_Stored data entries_

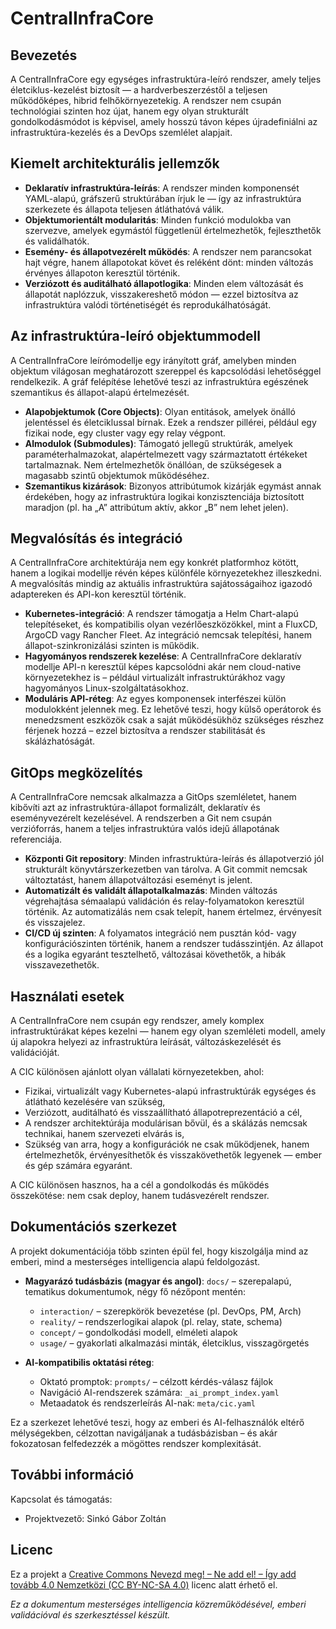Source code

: # CentralInfraCore

## Bevezetés

A CentralInfraCore egy egységes infrastruktúra-leíró rendszer, amely teljes életciklus-kezelést biztosít — a hardverbeszerzéstől a teljesen működőképes, hibrid felhőkörnyezetekig. A rendszer nem csupán technológiai szinten hoz újat, hanem egy olyan strukturált gondolkodásmódot is képvisel, amely hosszú távon képes újradefiniálni az infrastruktúra-kezelés és a DevOps szemlélet alapjait.

## Kiemelt architekturális jellemzők

* **Deklaratív infrastruktúra-leírás**: A rendszer minden komponensét YAML-alapú, gráfszerű struktúrában írjuk le — így az infrastruktúra szerkezete és állapota teljesen átláthatóvá válik.
* **Objektumorientált modularitás**: Minden funkció modulokba van szervezve, amelyek egymástól függetlenül értelmezhetők, fejleszthetők és validálhatók.
* **Esemény- és állapotvezérelt működés**: A rendszer nem parancsokat hajt végre, hanem állapotokat követ és reléként dönt: minden változás érvényes állapoton keresztül történik.
* **Verziózott és auditálható állapotlogika**: Minden elem változását és állapotát naplózzuk, visszakereshető módon — ezzel biztosítva az infrastruktúra valódi történetiségét és reprodukálhatóságát.

## Az infrastruktúra-leíró objektummodell

A CentralInfraCore leírómodellje egy irányított gráf, amelyben minden objektum világosan meghatározott szereppel és kapcsolódási lehetőséggel rendelkezik. A gráf felépítése lehetővé teszi az infrastruktúra egészének szemantikus és állapot-alapú értelmezését.

* **Alapobjektumok (Core Objects)**: Olyan entitások, amelyek önálló jelentéssel és életciklussal bírnak. Ezek a rendszer pillérei, például egy fizikai node, egy cluster vagy egy relay végpont.
* **Almodulok (Submodules)**: Támogató jellegű struktúrák, amelyek paraméterhalmazokat, alapértelmezett vagy származtatott értékeket tartalmaznak. Nem értelmezhetők önállóan, de szükségesek a magasabb szintű objektumok működéséhez.
* **Szemantikus kizárások**: Bizonyos attribútumok kizárják egymást annak érdekében, hogy az infrastruktúra logikai konzisztenciája biztosított maradjon (pl. ha „A” attribútum aktív, akkor „B” nem lehet jelen).

## Megvalósítás és integráció

A CentralInfraCore architektúrája nem egy konkrét platformhoz kötött, hanem a logikai modellje révén képes különféle környezetekhez illeszkedni. A megvalósítás mindig az aktuális infrastruktúra sajátosságaihoz igazodó adaptereken és API-kon keresztül történik.

* **Kubernetes-integráció**: A rendszer támogatja a Helm Chart-alapú telepítéseket, és kompatibilis olyan vezérlőeszközökkel, mint a FluxCD, ArgoCD vagy Rancher Fleet. Az integráció nemcsak telepítési, hanem állapot-szinkronizálási szinten is működik.
* **Hagyományos rendszerek kezelése**: A CentralInfraCore deklaratív modellje API-n keresztül képes kapcsolódni akár nem cloud-native környezetekhez is – például virtualizált infrastruktúrákhoz vagy hagyományos Linux-szolgáltatásokhoz.
* **Moduláris API-réteg**: Az egyes komponensek interfészei külön modulokként jelennek meg. Ez lehetővé teszi, hogy külső operátorok és menedzsment eszközök csak a saját működésükhöz szükséges részhez férjenek hozzá – ezzel biztosítva a rendszer stabilitását és skálázhatóságát.

## GitOps megközelítés

A CentralInfraCore nemcsak alkalmazza a GitOps szemléletet, hanem kibővíti azt az infrastruktúra-állapot formalizált, deklaratív és eseményvezérelt kezelésével. A rendszerben a Git nem csupán verzióforrás, hanem a teljes infrastruktúra valós idejű állapotának referenciája.

* **Központi Git repository**: Minden infrastruktúra-leírás és állapotverzió jól strukturált könyvtárszerkezetben van tárolva. A Git commit nemcsak változtatást, hanem állapotváltozási eseményt is jelent.
* **Automatizált és validált állapotalkalmazás**: Minden változás végrehajtása sémaalapú validáción és relay-folyamatokon keresztül történik. Az automatizálás nem csak telepít, hanem értelmez, érvényesít és visszajelez.
* **CI/CD új szinten**: A folyamatos integráció nem pusztán kód- vagy konfigurációszinten történik, hanem a rendszer tudásszintjén. Az állapot és a logika egyaránt tesztelhető, változásai követhetők, a hibák visszavezethetők.

## Használati esetek

A CentralInfraCore nem csupán egy rendszer, amely komplex infrastruktúrákat képes kezelni — hanem egy olyan szemléleti modell, amely új alapokra helyezi az infrastruktúra leírását, változáskezelését és validációját.

A CIC különösen ajánlott olyan vállalati környezetekben, ahol:

* Fizikai, virtualizált vagy Kubernetes-alapú infrastruktúrák egységes és átlátható kezelésére van szükség,
* Verziózott, auditálható és visszaállítható állapotreprezentáció a cél,
* A rendszer architektúrája modulárisan bővül, és a skálázás nemcsak technikai, hanem szervezeti elvárás is,
* Szükség van arra, hogy a konfigurációk ne csak működjenek, hanem értelmezhetők, érvényesíthetők és visszakövethetők legyenek — ember és gép számára egyaránt.

A CIC különösen hasznos, ha a cél a gondolkodás és működés összekötése: nem csak deploy, hanem tudásvezérelt rendszer.

## Dokumentációs szerkezet

A projekt dokumentációja több szinten épül fel, hogy kiszolgálja mind az emberi, mind a mesterséges intelligencia alapú feldolgozást.

* **Magyarázó tudásbázis (magyar és angol)**: `docs/` – szerepalapú, tematikus dokumentumok, négy fő nézőpont mentén:

    * `interaction/` – szerepkörök bevezetése (pl. DevOps, PM, Arch)
    * `reality/` – rendszerlogikai alapok (pl. relay, state, schema)
    * `concept/` – gondolkodási modell, elméleti alapok
    * `usage/` – gyakorlati alkalmazási minták, életciklus, visszagörgetés

* **AI-kompatibilis oktatási réteg**:

    * Oktató promptok: `prompts/` – célzott kérdés-válasz fájlok
    * Navigáció AI-rendszerek számára: `_ai_prompt_index.yaml`
    * Metaadatok és rendszerleírás AI-nak: `meta/cic.yaml`

Ez a szerkezet lehetővé teszi, hogy az emberi és AI-felhasználók eltérő mélységekben, célzottan navigáljanak a tudásbázisban – és akár fokozatosan felfedezzék a mögöttes rendszer komplexitását.

## További információ

Kapcsolat és támogatás:

* Projektvezető: Sinkó Gábor Zoltán

## Licenc

Ez a projekt a [Creative Commons Nevezd meg! – Ne add el! – Így add tovább 4.0 Nemzetközi (CC BY-NC-SA 4.0)](https://creativecommons.org/licenses/by-nc-sa/4.0/deed.hu) licenc alatt érhető el.

*Ez a dokumentum mesterséges intelligencia közreműködésével, emberi validációval és szerkesztéssel készült.*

_Aim of the exercise_
In the records above, some lines hold the word "auditálható"; copy each such line.

_Answer to this problem_
* **Verziózott és auditálható állapotlogika**: Minden elem változását és állapotát naplózzuk, visszakereshető módon — ezzel biztosítva az infrastruktúra valódi történetiségét és reprodukálhatóságát.
* Verziózott, auditálható és visszaállítható állapotreprezentáció a cél,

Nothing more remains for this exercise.